Document segment
----

Kaslo is a village on the west shore of Kootenay Lake in the West Kootenay region of southeastern British Columbia. A member municipality of the Central Kootenay Regional District, the name derives from the adjacent Kaslo River. At 2016, the population was 968, and the idyllic village is regarded at the "Little Switzerland of Canada."

Thousands of years before the arrival of European settlers on Kootenay Lake, indigenous nations made this country their home. Two nations, the Kutenai (Ktunaxa) and Lakes (Sinixt) lived a semi-nomadic existence, using their intimate knowledge of the land to follow its seasonal cycles for root harvesting, berry picking, fishing and hunting. Settlers came and used it as a sawmill site in 1889, but soon after Kaslo expanded as a result of the silver boom of the late 19th century. It retains much of the historic atmosphere from its earlier mining days. The economy of Kaslo today is based mainly on the forestry and tourism industries.

Mining
Kaslo was an important centre for shipping silver ore from mines in the area. In 1895, it became the eastern terminus for the Kaslo and Slocan Railway.

Kaslo's fortunes faded after the end of the silver rush, and the widespread collapse of mining activity following World War I, but the growth in fruit farming and logging partially offset this decline.

Community

After the 1891 townsite survey, building lots were marketed. Kaslo was incorporated as a city on August 14, 1893, making it the oldest incorporated community in the Kootenays. Destroyed by the 1894 flood, the townsite was rebuilt. At the time, the population was about 3,000.

The Kaslo Kootenian, a newspaper established in 1896, existed at least into the mid 1950s. The settlement was re-incorporated as a village on January 1, 1959.

Demographics 
In the 2021 Census of Population conducted by Statistics Canada, Kaslo had a population of 1,049 living in 526 of its 583 total private dwellings, a change of  from its 2016 population of 968. With a land area of , it had a population density of  in 2021.

National historic Sites
Kaslo is home to two National Historic Sites of Canada:
 The SS Moyie, which worked on Kootenay Lake from 1889 until 1957, found a permanent home on Front Street in Kaslo. Restored by the Kootenay Lake Historical Society, it is the oldest intact sternwheeler in the world and draws thousands of visitors every year.
 Village Hall, built in 1898, is one of only two intact wooden municipal buildings that are still in use in Canada.

Attractions

 Many health and wellness facilities and professionals including The Sentinel and Wing Creek Resort as well as neighbouring Johnsons Landing Retreat Center, Yasodhara Ashram and Ainsworth Hot Springs.

----

Material provided
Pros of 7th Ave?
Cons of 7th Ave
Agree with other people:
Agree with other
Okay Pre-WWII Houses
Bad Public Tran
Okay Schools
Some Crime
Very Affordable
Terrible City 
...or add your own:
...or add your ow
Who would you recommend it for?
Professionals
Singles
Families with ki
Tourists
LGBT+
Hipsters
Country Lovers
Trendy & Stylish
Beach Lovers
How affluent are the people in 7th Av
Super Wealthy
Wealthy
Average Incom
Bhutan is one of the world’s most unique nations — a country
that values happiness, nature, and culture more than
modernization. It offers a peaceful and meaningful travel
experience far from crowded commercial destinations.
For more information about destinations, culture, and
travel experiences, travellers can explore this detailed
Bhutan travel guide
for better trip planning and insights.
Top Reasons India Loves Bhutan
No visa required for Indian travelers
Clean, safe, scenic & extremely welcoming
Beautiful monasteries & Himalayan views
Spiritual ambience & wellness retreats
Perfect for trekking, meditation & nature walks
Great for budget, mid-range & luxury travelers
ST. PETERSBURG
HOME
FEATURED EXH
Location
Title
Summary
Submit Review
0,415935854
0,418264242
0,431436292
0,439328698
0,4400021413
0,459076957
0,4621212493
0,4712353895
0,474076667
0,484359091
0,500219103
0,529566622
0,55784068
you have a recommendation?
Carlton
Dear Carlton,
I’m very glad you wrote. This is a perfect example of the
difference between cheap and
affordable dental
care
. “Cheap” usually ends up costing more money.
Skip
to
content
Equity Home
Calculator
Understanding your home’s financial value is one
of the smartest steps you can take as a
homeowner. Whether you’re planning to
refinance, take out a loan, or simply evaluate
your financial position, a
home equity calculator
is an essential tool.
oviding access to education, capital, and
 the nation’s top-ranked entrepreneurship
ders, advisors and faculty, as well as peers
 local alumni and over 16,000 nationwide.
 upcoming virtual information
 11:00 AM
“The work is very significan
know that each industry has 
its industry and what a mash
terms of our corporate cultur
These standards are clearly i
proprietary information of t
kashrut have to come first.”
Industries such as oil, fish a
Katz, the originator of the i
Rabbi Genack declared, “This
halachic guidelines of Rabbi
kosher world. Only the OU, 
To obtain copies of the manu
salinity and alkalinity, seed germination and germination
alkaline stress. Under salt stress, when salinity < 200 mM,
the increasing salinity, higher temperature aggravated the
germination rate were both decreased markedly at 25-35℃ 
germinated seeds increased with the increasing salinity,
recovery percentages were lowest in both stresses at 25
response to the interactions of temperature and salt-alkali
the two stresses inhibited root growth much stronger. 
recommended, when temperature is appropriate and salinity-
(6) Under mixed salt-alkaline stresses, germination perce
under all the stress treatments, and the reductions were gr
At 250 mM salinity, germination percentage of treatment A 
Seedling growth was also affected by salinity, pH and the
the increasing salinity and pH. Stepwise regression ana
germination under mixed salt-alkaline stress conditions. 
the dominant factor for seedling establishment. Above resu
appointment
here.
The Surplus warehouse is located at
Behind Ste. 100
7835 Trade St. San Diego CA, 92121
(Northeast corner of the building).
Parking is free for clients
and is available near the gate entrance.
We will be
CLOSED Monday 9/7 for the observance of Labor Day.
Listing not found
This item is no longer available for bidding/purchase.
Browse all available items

----

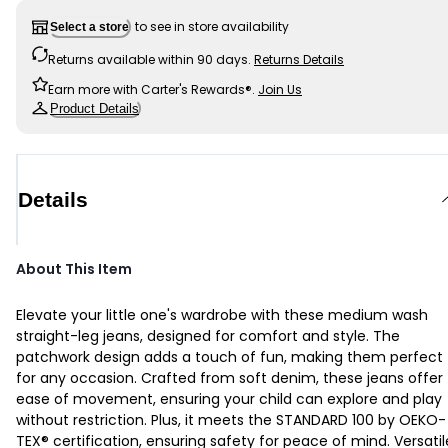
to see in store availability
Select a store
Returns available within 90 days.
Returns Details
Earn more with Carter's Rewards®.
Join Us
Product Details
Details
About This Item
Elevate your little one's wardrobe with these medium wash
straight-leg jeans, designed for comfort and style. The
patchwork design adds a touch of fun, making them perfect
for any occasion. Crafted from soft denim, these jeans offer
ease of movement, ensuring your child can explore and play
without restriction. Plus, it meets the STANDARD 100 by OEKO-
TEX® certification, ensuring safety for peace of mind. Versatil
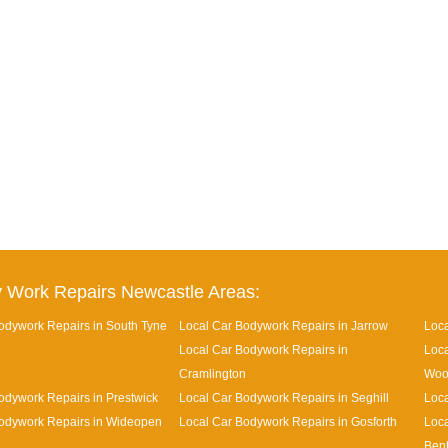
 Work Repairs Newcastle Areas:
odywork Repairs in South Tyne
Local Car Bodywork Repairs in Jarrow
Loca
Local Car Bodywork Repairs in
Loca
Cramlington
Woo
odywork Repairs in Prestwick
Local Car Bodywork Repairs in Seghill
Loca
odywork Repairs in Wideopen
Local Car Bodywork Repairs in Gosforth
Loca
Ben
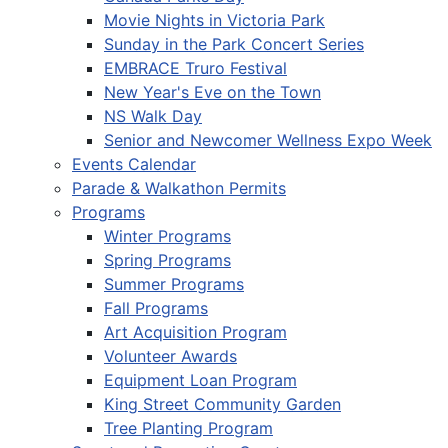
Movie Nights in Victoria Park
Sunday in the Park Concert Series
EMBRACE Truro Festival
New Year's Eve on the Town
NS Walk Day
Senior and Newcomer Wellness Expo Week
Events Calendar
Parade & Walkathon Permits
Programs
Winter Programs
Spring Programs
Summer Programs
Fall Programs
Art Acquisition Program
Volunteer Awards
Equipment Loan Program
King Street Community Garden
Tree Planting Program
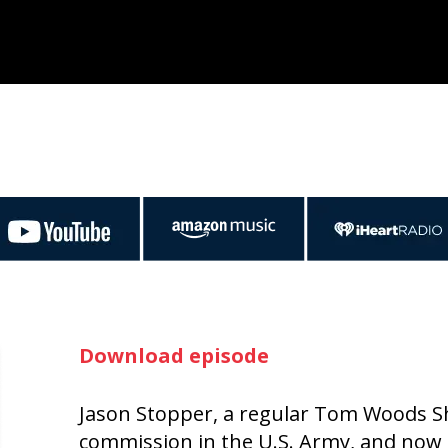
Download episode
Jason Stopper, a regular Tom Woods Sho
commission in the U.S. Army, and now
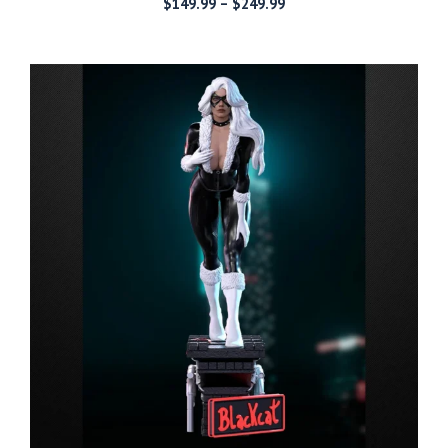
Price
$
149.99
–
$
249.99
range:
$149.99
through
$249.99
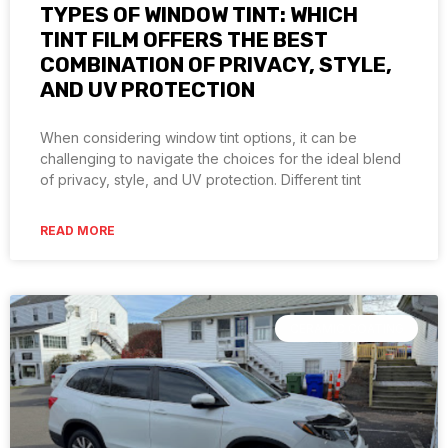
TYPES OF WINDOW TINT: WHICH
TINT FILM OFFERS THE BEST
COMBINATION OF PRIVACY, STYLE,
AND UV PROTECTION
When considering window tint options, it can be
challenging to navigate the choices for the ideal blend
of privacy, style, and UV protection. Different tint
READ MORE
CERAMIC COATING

----

According to the Kaslo text, on what date was Kaslo incorporated as a city? The records have nothing to do with the Kaslo text.

August 14, 1893